GENERAL KATYAL: … I think it's this Court's precedence [sic] are quite clear in saying that the fact that the government regulates or funds something doesn't transform it into a state actor.  If it did, then all 501(c)(3)'s would become state actors, and that, I think, would be an enormously damaging precedent for this Court to follow.

     Soliciter General Katyal is correct in saying that merely because an organization receives some government funding does not make it a "state actor" for purposes of the Constitution.  For example, a military contractor that derives 100% of its income from government procurement contracts is still a private actor that is not subject to the requirements of the Constitution.  If a contractor were to discriminate on the basis of race or interfere with the privacy rights of its employees it might violate civil rights statutes but it would not violate the Constitution.

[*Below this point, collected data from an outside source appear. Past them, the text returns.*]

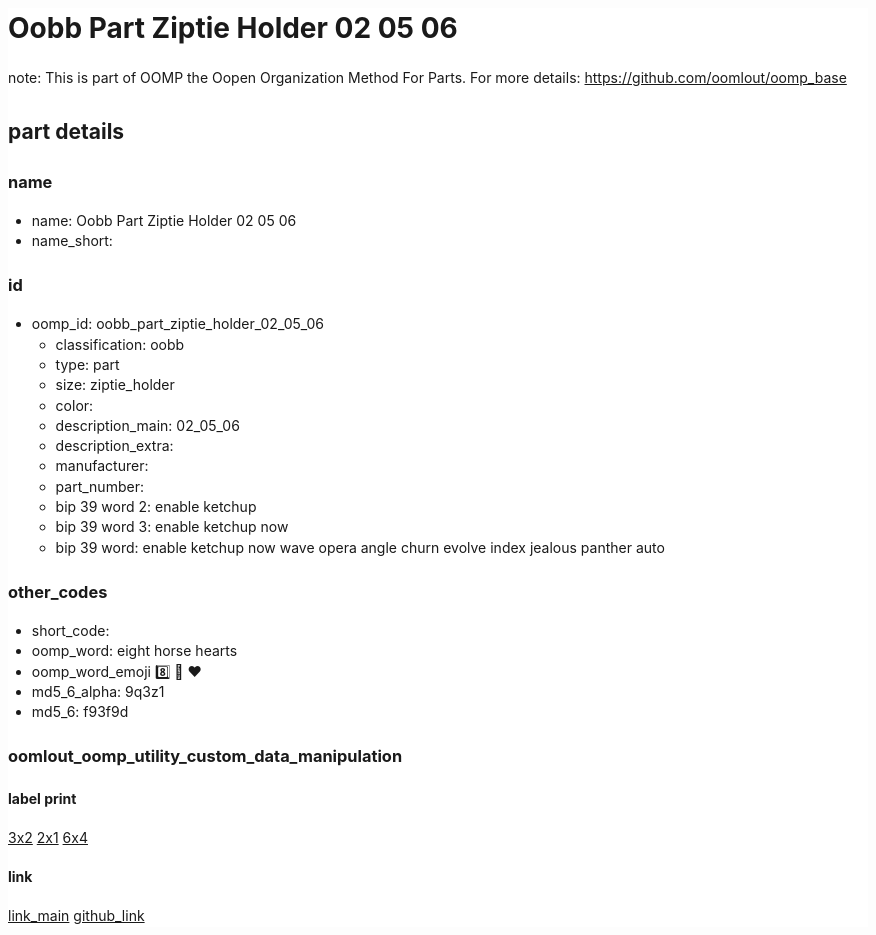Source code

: # Oobb Part Ziptie Holder 02 05 06  

note: This is part of OOMP the Oopen Organization Method For Parts. For more details: https://github.com/oomlout/oomp_base

##  part details





### name
* name: Oobb Part Ziptie Holder 02 05 06
* name_short: 
### id
* oomp_id: oobb_part_ziptie_holder_02_05_06
  * classification: oobb
  * type: part
  * size: ziptie_holder
  * color: 
  * description_main: 02_05_06
  * description_extra: 
  * manufacturer: 
  * part_number: 
  * bip 39 word 2: enable ketchup
  * bip 39 word 3: enable ketchup now
  * bip 39 word: enable ketchup now wave opera angle churn evolve index jealous panther auto

### other_codes
* short_code: 
* oomp_word: eight horse hearts
* oomp_word_emoji :eight: :horse: :hearts:
* md5_6_alpha: 9q3z1
* md5_6: f93f9d






### oomlout_oomp_utility_custom_data_manipulation
#### label print
[3x2](http://192.168.1.245:1112/?label=oomp%209q3z1)
[2x1](http://192.168.1.242:1112/?label=oomp%209q3z1)
[6x4](http://192.168.1.55:1112/?label=oomp%209q3z1)    

#### link

[link_main](https://github.com/oomlout/oomlout_oomp_current_version_messy/tree/main/parts/oobb_part_ziptie_holder_02_05_06) [github_link](https://github.com/oomlout/oomlout_oomp_part_src/tree/main/parts/oobb_part_ziptie_holder_02_05_06)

     On the other hand, if the government were to grant funding to a private agency to perform certain services such as child care or drug addiction treatment and that agency were to discriminate on the basis of race, religion, or national origin, that might well be a violation of the Constitution.   There is a good reason that recipients of funding under government grants have to agree not to discriminate in the performance of their duties under those grants – otherwise the government could accomplish unconstitutional purposes by simply delegating the task to private entities.  Under both President Clinton's "Charitable Choice" program and President Bush's "Faith-based Initiative," religious organizations receiving government grants for social service programs would not have been allowed to discriminate among clients on the basis of religion or other factors.

     In this case the Supreme Court will decide whether the Constitution of the United States prohibits the State from fully subsidizing contributions to private organizations that are permitted to discriminate on the basis of religion.

Wilson Huhn teaches Constitutional Law at The University of Akron School of Law. Visit his website for background and information about the Constitution, as well as links to other sites devoted to Constitutional Law.

{ 1 comment }

Scott November 16, 2010 at 7:07 am

I have to agree with Justices Scalia and Kennedy. Ultimately, it is the individual taxpayer making the choices, first whether to donate to any STO at all, and second which of the STOs to donate to. The money at this point clearly belongs to the individual, and the individual decides where the money goes.

By Attorney Bender's logic, if I claim a mortgage interest tax credit, then government money is paying for my mortgage. Therefore, the same laws that limit what can be done in any public space would also limit what could be done inside my home.